I’d make sure of it.
2
Dylan surprised us when she announced, “We need to hole up for a day or two. I need to do some recon.”
“What do you mean?” I asked, confused. “What happened to your contact who could help us?”
“It’s fucking complicated, okay? I need to check it out first and see if the conditions are good. The environment changes a lot in The Runaway Club. I’m not about to walk into a fucking trap.”
“What is this, the Hunger Games for runaways?” I asked with a dark glower, not for the first time questioning Dylan’s ability to come through. When Dylan glowered in response, I huffed a short, aggrieved breath and shrugged. “Whatever. And just where exactly are we supposed to hole up while you do this recon?”
“We have cash, we can pay for a motel room,” Jilly piped in. “It would be nice to have a shower and a bed.”
“We shouldn’t spend the money. We have no idea when we’ll be able to get more,” I said.
Jilly released a pouty sigh. “Fine. I think I might know of a place we can stay for the night. It’s not great but no one will think to look for us there.”

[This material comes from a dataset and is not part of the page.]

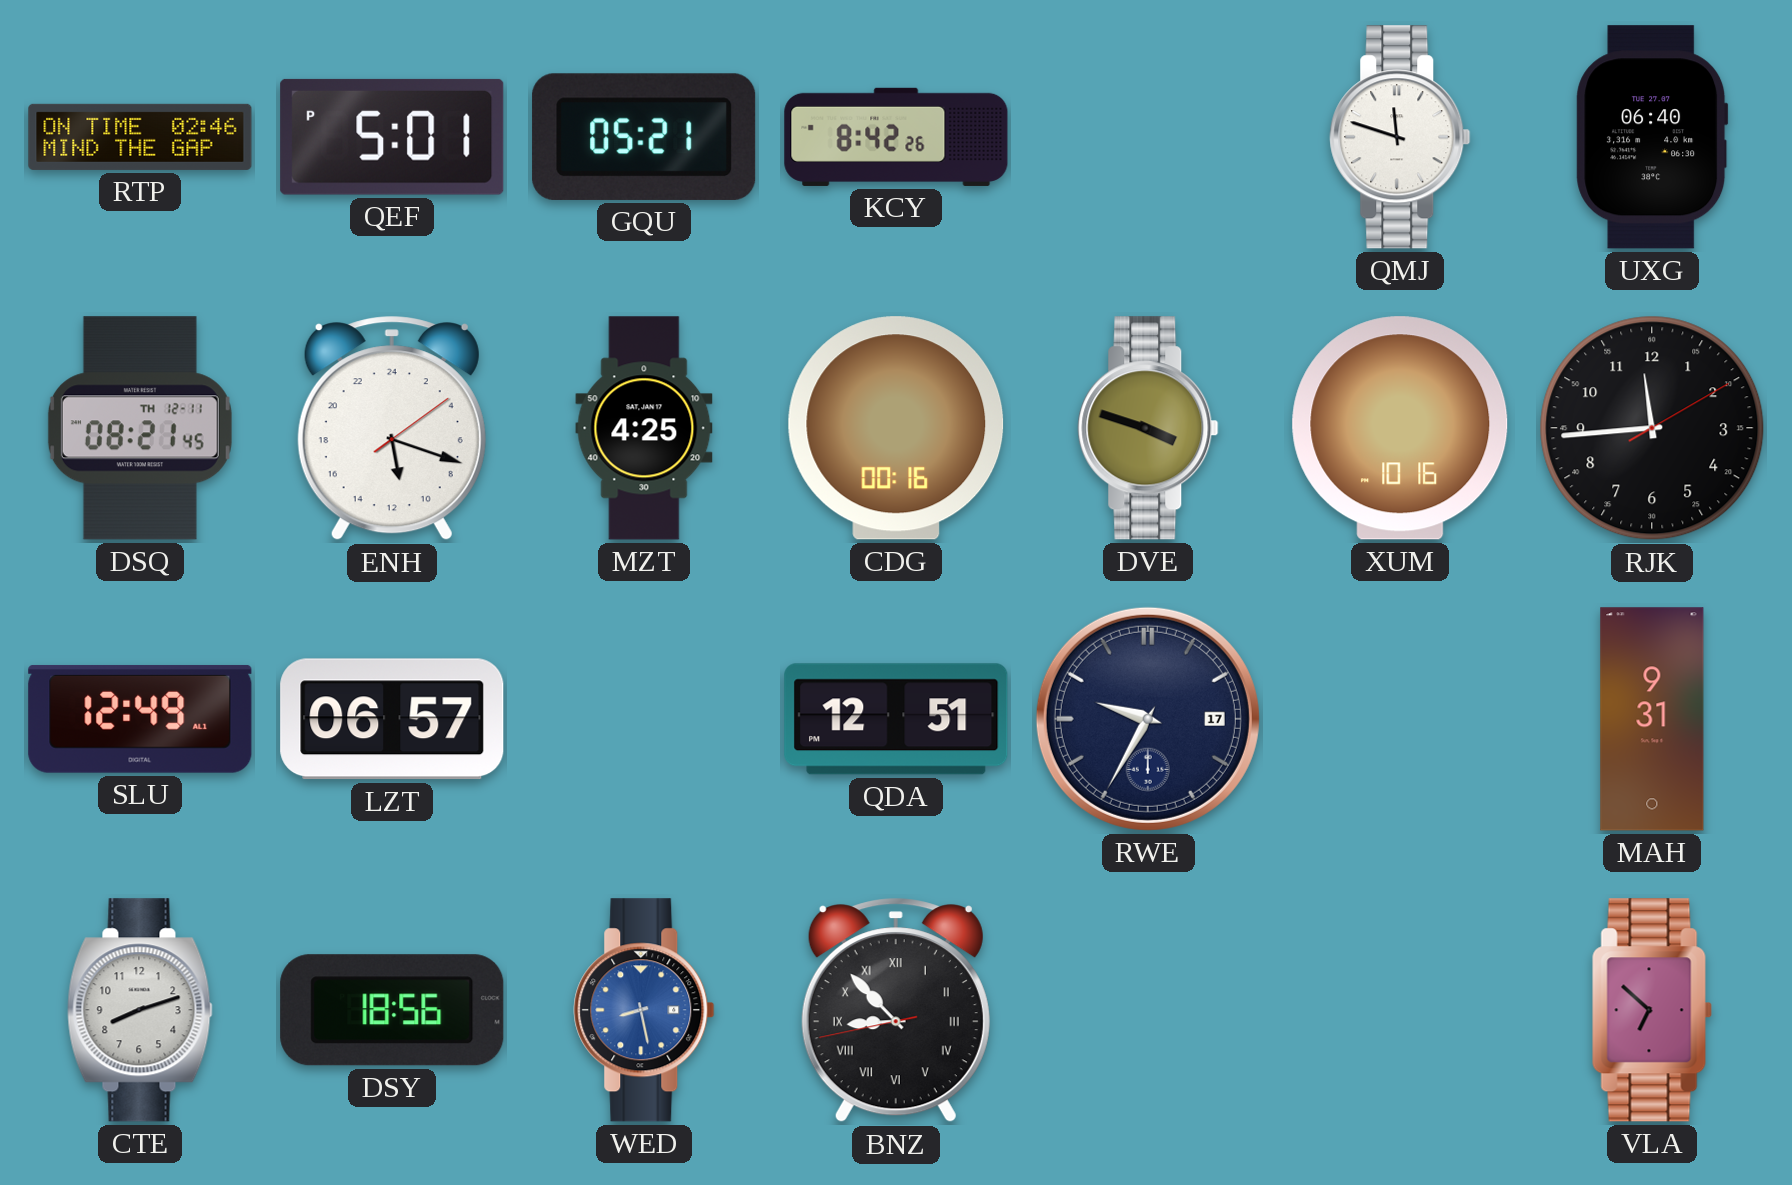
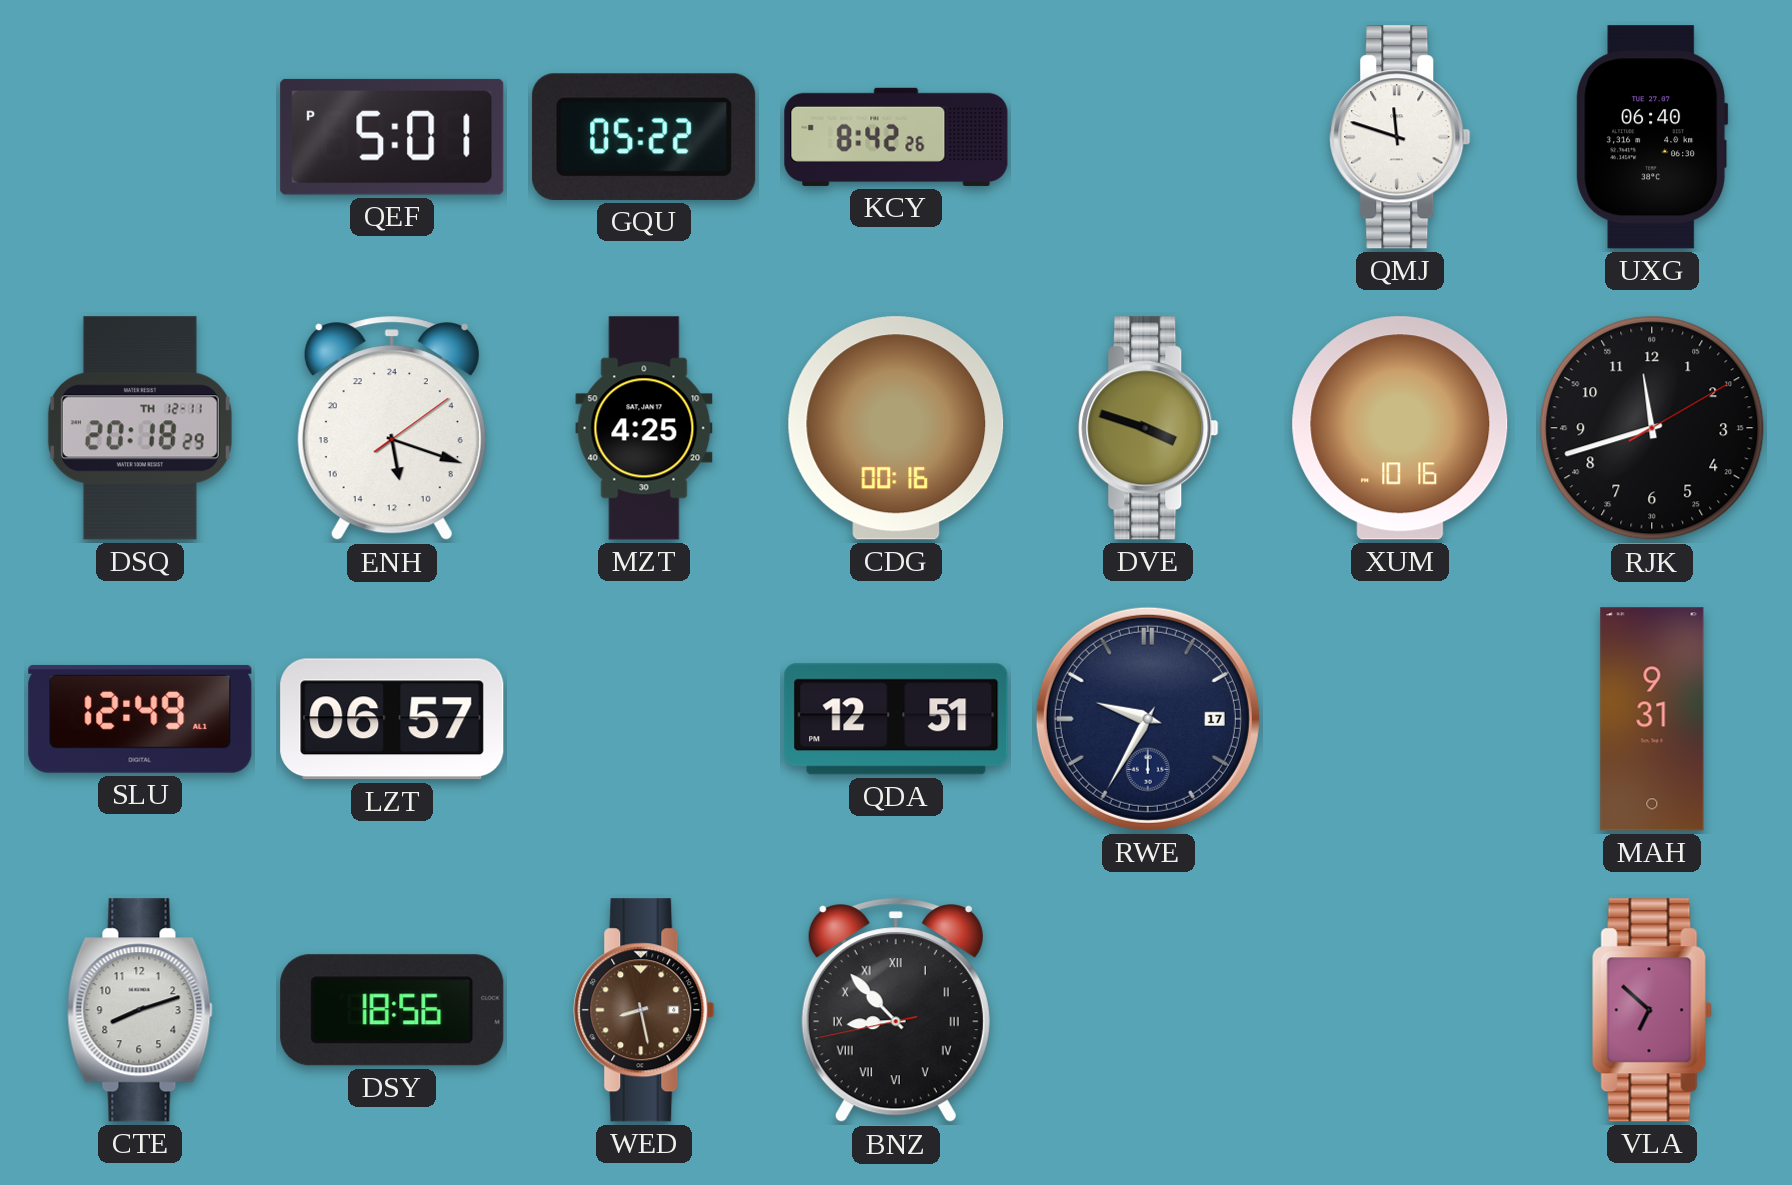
RTP: 02:46 -> none
GQU: 05:21 -> 05:22
DSQ: 08:21 -> 20:18
RJK: 11:44 -> 11:42
WED dial: blue -> brown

“Where?” I asked, curious.
“It’s an old church. Supposed to be torn down at some point but I don’t know, I guess the money dried up or something because now it’s just empty and every thinks its haunted or something.”
“Is it?” I asked.
“Not that I can tell but I don’t really believe in that stuff anyway.”
“Me neither,” I said, but the idea of staying in a creepy abandoned church didn’t fill me with excited butteries. “Where is it?”

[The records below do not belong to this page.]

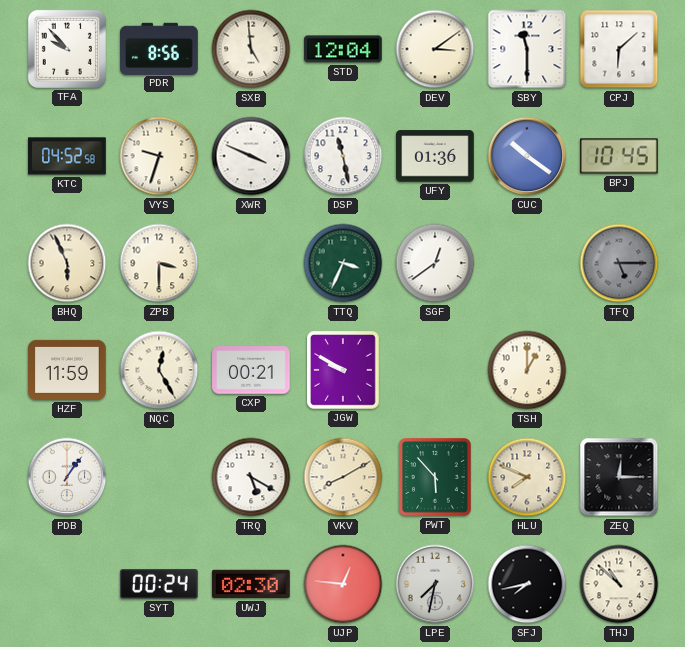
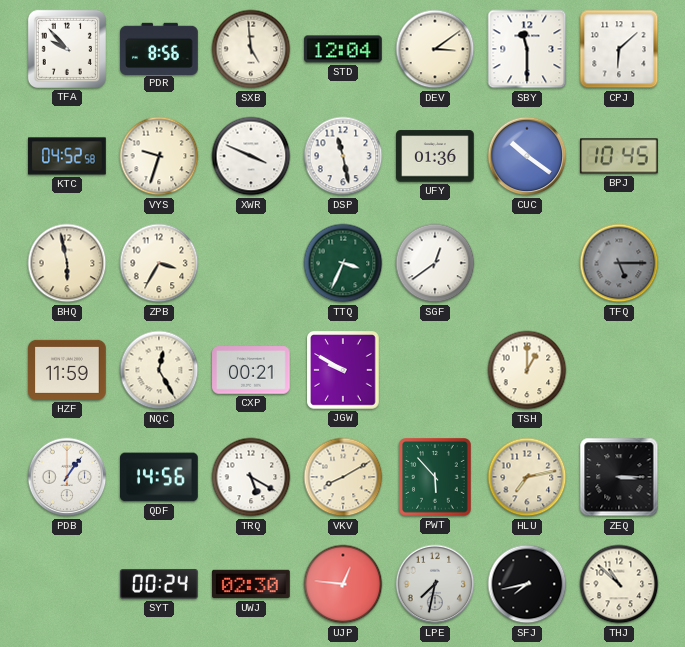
BHQ: 5:56 -> 5:58
ZPB: 3:30 -> 3:35
QDF: none -> 14:56
HLU: 7:49 -> 7:13
ZEQ: 12:15 -> 3:15
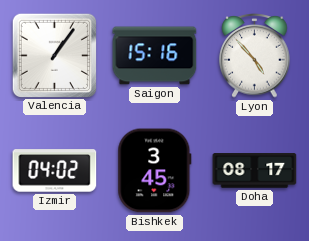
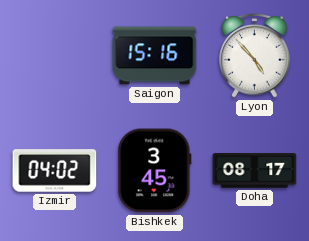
Valencia: 1:06 -> none
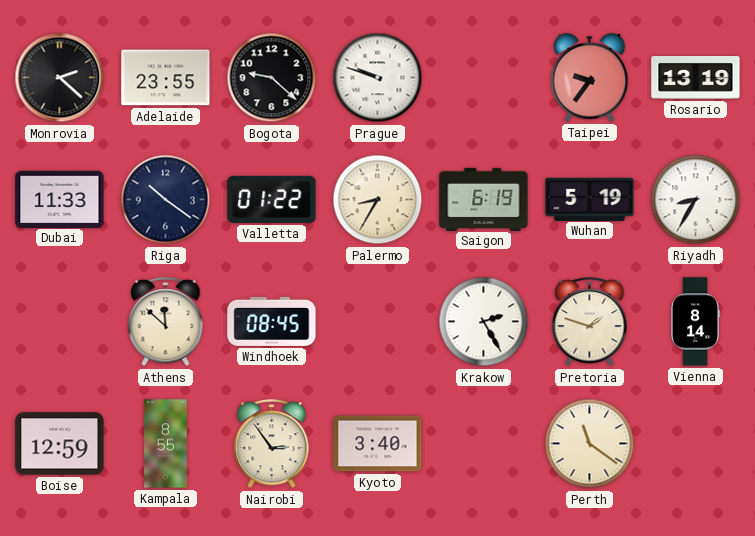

Jilly leaned forward between us, answering, “It’s on Wheeler and Tenth. You can’t miss it. Big gothic structure. I mean, if you’re into that thing, it’s really kinda beautiful. Fun to draw.”
“You draw?” I asked, surprised.
She shrugged. “From time to time. Hard to get my hands on materials but when I can, I like to play around. I’m not very good but who cares, right? I’m not looking to open a gallery.”
Dylan followed Jilly’s directions and we pulled around the back of the church, off the main street so the car wasn’t immediately visible. Trash clogged the gutters and the area wore depression like a cloak. The church itself was creepy as fuck. “Easy to see why people think this place is haunted,” I murmured, gazing up at the blackened and aged spires. If I had a choice I wouldn’t want to walk inside either.
“Isn’t it beautiful?” Jilly asked with a dreamy expression.
“This looks like where the devil holds mass,” I retorted, glancing at Dylan for her opinion but Dylan had other things on her mind, obviously bigger than the scary old church.
Shouldering her pack with a clipped, “Let’s go” Dylan trudged toward the warped back door, using her shoulder to force it open.
Jilly, almost giddy, followed and I, having little choice, filed in behind, hoping that ghosts weren’t real and we weren’t about to be murdered by a cantankerous ghoul with issues against the living.
The cold, dank air in the church smelled of decay and rot — and possibly dead things — and I almost double-backed to take my chances in the backseat of the car during the night. “We’ll freeze in this decrepit old church,” I said, shivering. “It’s not like we can build a fire or something.”
“There’s a room off the pulpit for the deacon. It’s got carpet and some old blankets. We’ll be fine,” Jilly chirped.